YOUR INSTRUCTIONS
The answer must repeat every record exactly, with all pictures omitted.

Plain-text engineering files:
[Start of section]

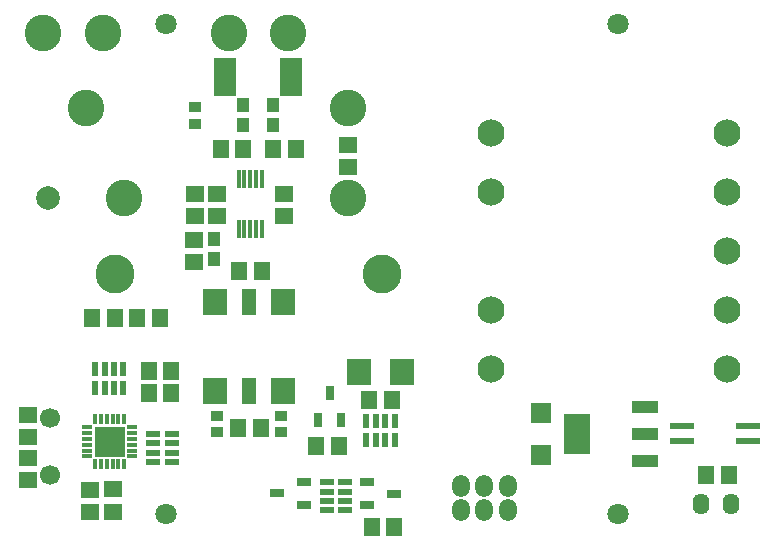
<source format=gbs>
G04 DipTrace 2.4.0.2*
%INlayout____.GBS*%
%MOIN*%
%ADD16C,0.0787*%
%ADD17C,0.0709*%
%ADD27O,0.0551X0.0709*%
%ADD58C,0.0669*%
%ADD64R,0.1004X0.1004*%
%ADD66O,0.0374X0.0157*%
%ADD68O,0.0157X0.0374*%
%ADD70R,0.015X0.0591*%
%ADD72R,0.0886X0.1319*%
%ADD74R,0.0886X0.0413*%
%ADD76R,0.0512X0.0866*%
%ADD78R,0.0827X0.0866*%
%ADD80C,0.0906*%
%ADD82R,0.0453X0.0217*%
%ADD84R,0.0217X0.0453*%
%ADD86R,0.0748X0.1299*%
%ADD88R,0.0433X0.0472*%
%ADD90R,0.0453X0.0295*%
%ADD92R,0.0295X0.0453*%
%ADD94R,0.0394X0.0335*%
%ADD96C,0.122*%
%ADD98O,0.0591X0.0748*%
%ADD99C,0.122*%
%ADD101C,0.1299*%
%ADD102R,0.0817X0.0859*%
%ADD104R,0.063X0.0551*%
%ADD106R,0.0551X0.063*%
%ADD108R,0.0699X0.0677*%
%ADD111R,0.0827X0.0236*%
%FSLAX44Y44*%
G04*
G70*
G90*
G75*
G01*
%LNBotMask*%
%LPD*%
D111*
X22299Y3402D3*
Y3902D3*
X24504D3*
Y3402D3*
D27*
X22925Y1282D3*
X23925D3*
D108*
X17612Y4315D3*
Y2925D3*
D106*
X23118Y2268D3*
X23866D3*
D104*
X6047Y9354D3*
Y10102D3*
D106*
X8300Y9037D3*
X7552D3*
X9428Y13135D3*
X8680D3*
D104*
X2583Y1764D3*
Y1016D3*
D106*
X4535Y5732D3*
X5283D3*
X4535Y4976D3*
X5283D3*
D104*
X6054Y10885D3*
Y11633D3*
D106*
X6929Y13135D3*
X7677D3*
D104*
X6804Y10885D3*
Y11633D3*
D106*
X8265Y3805D3*
X7517D3*
D102*
X11528Y5701D3*
X12969D3*
D106*
X12630Y4756D3*
X11882D3*
X11969Y504D3*
X12717D3*
D104*
X504Y2079D3*
Y2827D3*
Y4252D3*
Y3504D3*
X11175Y13258D3*
Y12510D3*
D101*
X12309Y8937D3*
X3411D3*
D17*
X20175Y964D3*
X5096D3*
Y17302D3*
X20175D3*
D99*
X2988Y16970D3*
X1019D3*
X9179Y16978D3*
X7211D3*
D98*
X16500Y1883D3*
X15713D3*
X14925D3*
Y1095D3*
X15713D3*
X16500D3*
D96*
X11175Y14469D3*
X3695Y11477D3*
X11175D3*
X2435Y14469D3*
D16*
X1175Y11477D3*
D94*
X6054Y14510D3*
Y13959D3*
X8952Y3680D3*
Y4231D3*
X6796Y3680D3*
Y4231D3*
D92*
X10929Y4094D3*
X10181D3*
X10555Y5000D3*
D90*
X9701Y2016D3*
Y1268D3*
X8795Y1642D3*
X11811Y1260D3*
Y2008D3*
X12717Y1634D3*
D106*
X10118Y3213D3*
X10866D3*
X2646Y7496D3*
X3394D3*
X4146D3*
X4894D3*
D88*
X6709Y9449D3*
Y10118D3*
X8678Y14573D3*
Y13904D3*
D86*
X7054Y15510D3*
X9259D3*
D88*
X7679Y14573D3*
Y13904D3*
D104*
X9052Y10885D3*
Y11633D3*
X3329Y1772D3*
Y1024D3*
D84*
X11780Y4063D3*
X12094D3*
X12409D3*
X12724D3*
Y3433D3*
X12409D3*
X12094D3*
X11780D3*
D82*
X4661Y2677D3*
Y2992D3*
Y3307D3*
Y3622D3*
X5291D3*
Y3307D3*
Y2992D3*
Y2677D3*
D84*
X3685Y5165D3*
X3370D3*
X3055D3*
X2740D3*
Y5795D3*
X3055D3*
X3370D3*
X3685D3*
D82*
X10457Y1071D3*
Y1386D3*
Y1701D3*
Y2016D3*
X11087D3*
Y1701D3*
Y1386D3*
Y1071D3*
D80*
X23800Y5782D3*
X15926D3*
Y11688D3*
X23801Y13657D3*
X23800Y11688D3*
Y7751D3*
X15926Y13656D3*
Y7751D3*
X23800Y9719D3*
D78*
X8988Y5064D3*
D76*
X7870D3*
D78*
X6751D3*
Y8017D3*
D76*
X7870D3*
D78*
X8988D3*
D74*
X21081Y4532D3*
Y3627D3*
Y2721D3*
D72*
X18797Y3627D3*
D70*
X7522Y12135D3*
X7719D3*
X7915D3*
X8112D3*
X8309D3*
Y10450D3*
X8112D3*
X7915D3*
X7719D3*
X7522D3*
D68*
X3717Y2614D3*
X3520D3*
X3323D3*
X3126D3*
X2929D3*
X2732D3*
D66*
X2476Y2870D3*
Y3067D3*
Y3264D3*
Y3461D3*
Y3657D3*
Y3854D3*
D68*
X2732Y4110D3*
X2929D3*
X3126D3*
X3323D3*
X3520D3*
X3717D3*
D66*
X3972Y3854D3*
Y3657D3*
Y3461D3*
Y3264D3*
Y3067D3*
Y2870D3*
D64*
X3224Y3362D3*
D58*
X1228Y2236D3*
Y4136D3*
M02*

</source>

[End of section]

ANSWER SECTION
<source format=gbs>
G04 DipTrace 2.4.0.2*
%INlayout____.GBS*%
%MOIN*%
%ADD16C,0.0787*%
%ADD17C,0.0709*%
%ADD27O,0.0551X0.0709*%
%ADD58C,0.0669*%
%ADD64R,0.1004X0.1004*%
%ADD66O,0.0374X0.0157*%
%ADD68O,0.0157X0.0374*%
%ADD70R,0.015X0.0591*%
%ADD72R,0.0886X0.1319*%
%ADD74R,0.0886X0.0413*%
%ADD76R,0.0512X0.0866*%
%ADD78R,0.0827X0.0866*%
%ADD80C,0.0906*%
%ADD82R,0.0453X0.0217*%
%ADD84R,0.0217X0.0453*%
%ADD86R,0.0748X0.1299*%
%ADD88R,0.0433X0.0472*%
%ADD90R,0.0453X0.0295*%
%ADD92R,0.0295X0.0453*%
%ADD94R,0.0394X0.0335*%
%ADD96C,0.122*%
%ADD98O,0.0591X0.0748*%
%ADD99C,0.122*%
%ADD101C,0.1299*%
%ADD102R,0.0817X0.0859*%
%ADD104R,0.063X0.0551*%
%ADD106R,0.0551X0.063*%
%ADD108R,0.0699X0.0677*%
%ADD111R,0.0827X0.0236*%
%FSLAX44Y44*%
G04*
G70*
G90*
G75*
G01*
%LNBotMask*%
%LPD*%
D111*
X22299Y3402D3*
Y3902D3*
X24504D3*
Y3402D3*
D27*
X22925Y1282D3*
X23925D3*
D108*
X17612Y4315D3*
Y2925D3*
D106*
X23118Y2268D3*
X23866D3*
D104*
X6047Y9354D3*
Y10102D3*
D106*
X8300Y9037D3*
X7552D3*
X9428Y13135D3*
X8680D3*
D104*
X2583Y1764D3*
Y1016D3*
D106*
X4535Y5732D3*
X5283D3*
X4535Y4976D3*
X5283D3*
D104*
X6054Y10885D3*
Y11633D3*
D106*
X6929Y13135D3*
X7677D3*
D104*
X6804Y10885D3*
Y11633D3*
D106*
X8265Y3805D3*
X7517D3*
D102*
X11528Y5701D3*
X12969D3*
D106*
X12630Y4756D3*
X11882D3*
X11969Y504D3*
X12717D3*
D104*
X504Y2079D3*
Y2827D3*
Y4252D3*
Y3504D3*
X11175Y13258D3*
Y12510D3*
D101*
X12309Y8937D3*
X3411D3*
D17*
X20175Y964D3*
X5096D3*
Y17302D3*
X20175D3*
D99*
X2988Y16970D3*
X1019D3*
X9179Y16978D3*
X7211D3*
D98*
X16500Y1883D3*
X15713D3*
X14925D3*
Y1095D3*
X15713D3*
X16500D3*
D96*
X11175Y14469D3*
X3695Y11477D3*
X11175D3*
X2435Y14469D3*
D16*
X1175Y11477D3*
D94*
X6054Y14510D3*
Y13959D3*
X8952Y3680D3*
Y4231D3*
X6796Y3680D3*
Y4231D3*
D92*
X10929Y4094D3*
X10181D3*
X10555Y5000D3*
D90*
X9701Y2016D3*
Y1268D3*
X8795Y1642D3*
X11811Y1260D3*
Y2008D3*
X12717Y1634D3*
D106*
X10118Y3213D3*
X10866D3*
X2646Y7496D3*
X3394D3*
X4146D3*
X4894D3*
D88*
X6709Y9449D3*
Y10118D3*
X8678Y14573D3*
Y13904D3*
D86*
X7054Y15510D3*
X9259D3*
D88*
X7679Y14573D3*
Y13904D3*
D104*
X9052Y10885D3*
Y11633D3*
X3329Y1772D3*
Y1024D3*
D84*
X11780Y4063D3*
X12094D3*
X12409D3*
X12724D3*
Y3433D3*
X12409D3*
X12094D3*
X11780D3*
D82*
X4661Y2677D3*
Y2992D3*
Y3307D3*
Y3622D3*
X5291D3*
Y3307D3*
Y2992D3*
Y2677D3*
D84*
X3685Y5165D3*
X3370D3*
X3055D3*
X2740D3*
Y5795D3*
X3055D3*
X3370D3*
X3685D3*
D82*
X10457Y1071D3*
Y1386D3*
Y1701D3*
Y2016D3*
X11087D3*
Y1701D3*
Y1386D3*
Y1071D3*
D80*
X23800Y5782D3*
X15926D3*
Y11688D3*
X23801Y13657D3*
X23800Y11688D3*
Y7751D3*
X15926Y13656D3*
Y7751D3*
X23800Y9719D3*
D78*
X8988Y5064D3*
D76*
X7870D3*
D78*
X6751D3*
Y8017D3*
D76*
X7870D3*
D78*
X8988D3*
D74*
X21081Y4532D3*
Y3627D3*
Y2721D3*
D72*
X18797Y3627D3*
D70*
X7522Y12135D3*
X7719D3*
X7915D3*
X8112D3*
X8309D3*
Y10450D3*
X8112D3*
X7915D3*
X7719D3*
X7522D3*
D68*
X3717Y2614D3*
X3520D3*
X3323D3*
X3126D3*
X2929D3*
X2732D3*
D66*
X2476Y2870D3*
Y3067D3*
Y3264D3*
Y3461D3*
Y3657D3*
Y3854D3*
D68*
X2732Y4110D3*
X2929D3*
X3126D3*
X3323D3*
X3520D3*
X3717D3*
D66*
X3972Y3854D3*
Y3657D3*
Y3461D3*
Y3264D3*
Y3067D3*
Y2870D3*
D64*
X3224Y3362D3*
D58*
X1228Y2236D3*
Y4136D3*
M02*

</source>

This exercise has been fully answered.